→ **COMPLETA LO SIGUIENTE**
[1] Reproduce sin cambios el pasaje del texto sobre la fiesta de la trilla que empieza con "Dices que los" y sigue hasta "a mi madre.".
[2] Prolonga el texto sobre la fiesta de la trilla a partir de su última oración.

→ **TEXTO PROPORCIONADO**
----------

¡Qué bonitos recuerdos!
Una vez más he rescatado una de tus antiguas cartas. En ella nos das una lección de cómo eran los niños de antes. Estoy segura que después de recibir una lluvia de paja y polvo, no te picaba el cuerpo y ahora... Ahora que no nos roce ni el aire puro porque nos produce alergia.
Dices que los hombres después del duro trabajo regresaban a casa cansados; seguro que tanto que ni ganas de "darse una ducha" con barreño y estropajo y al día siguiente el polvo les caía sobre el del día anterior...
En fin, que feliz semana a todos nuestros lectores.
Abrazos.
Marisa Pérez Muñoz
LA GOZOSA
FIESTA DE LA TRILLA 23 FEBRERO-2001
Fui el primer nieto de mi abuelo materno, quien se mostraba conmigo muy
afectuoso y paternal, manifestando siempre deseos de tenerme a su lado; quizá, -pienso-
para acallar alguna inquietud interior por haber permitido a su segunda esposa
el trato poco amable que dispensó a mi madre.
En fin, fuese por la razón que fuera, sus manifestaciones cariñosas me
atraían y en mi infancia y juventud acudía con frecuencia a su lado, sin fallar
en fechas tan señaladas como las fiestas patronales del pueblo donde residía, por el veranillo de San
Martín con motivo del sacrificio de su majestad el cerdo, y de modo muy
especial en la época de la siega y la trilla.
La trilla
constituía para mí una gozosa fiesta.
Los días de acarreo de la mies desde los rastrojos a la era, se dormía
poco y a deshora, era labor nocturna, así que me gustaba madrugar, estar en la
era temprano, cuando el sol salía entre dorados resplandores, hora en que
llegaban los carros tambaleantes, pomposos y redondos de mies. Con dos de
aquellas carretadas se completaba una trilla.
Descargados los carros, se desataban las gavillas y se esparcían a
brazadas por el círculo de la era,
quedando expuestas al sol para que
secasen y se tostasen, la mies húmeda y
correosa dificultaba el trabajo.
Se uncían las vacas y se unían al trillo, un apero de labranza que
consistía en una plataforma de madera curva en la parte anterior, provisto por
debajo de pedernales y cuchillas de acero que cortaban y trituraban la paja y separaban el grano a
base de vueltas, vueltas y más vueltas de noria.

----------

→ **EL MATERIAL**
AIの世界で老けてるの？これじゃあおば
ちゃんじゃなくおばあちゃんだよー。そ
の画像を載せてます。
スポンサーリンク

----------

→ **RESPUESTAS**
[1]
Dices que los hombres después del duro trabajo regresaban a casa cansados; seguro que tanto que ni ganas de "darse una ducha" con barreño y estropajo y al día siguiente el polvo les caía sobre el del día anterior...
En fin, que feliz semana a todos nuestros lectores.
Abrazos.
Marisa Pérez Muñoz
LA GOZOSA
FIESTA DE LA TRILLA 23 FEBRERO-2001
Fui el primer nieto de mi abuelo materno, quien se mostraba conmigo muy
afectuoso y paternal, manifestando siempre deseos de tenerme a su lado; quizá, -pienso-
para acallar alguna inquietud interior por haber permitido a su segunda esposa
el trato poco amable que dispensó a mi madre.

[2]
En la trilla, que duraba todo el día,
colaboraban mujeres, niños y mayores, porque trabajar con animales lentos y
mansos no suponía peligro alguno, a más de tratarse de una faena que no
requería especial maestría, sólo una mínima atención para no salirse de la
trilla y aguantar el pequeño incordio que suponía hacer las veces de retrete
ambulante con servicio a domicilio, dado que obligaba a estar ojo avizor, sin
despegar la vista del rabo de los animales para que en el momento que lo
levantaran con claras muestras de querer descargar el vientre, correr presuroso
para alcanzar en el aire la caquita de la vaca y depositarla en un recipiente a
propósito, evitando que la plasta se mezclara con el grano y la trilla no
resultase limpia, lo que de suceder mostraba claramente ser mal trillador. Todo lo demás se daba por
bueno, era fácil, agradable y divertido. Cierto que a la larga podía resultar
monótono y repetitivo dar un sin fin de vueltas al mismo redondel bajo un sol
que levantaba ampollas, pero antes de que se acusase aburrimiento, siempre
acudía alguien dispuesto a sustituir alegremente en la labor.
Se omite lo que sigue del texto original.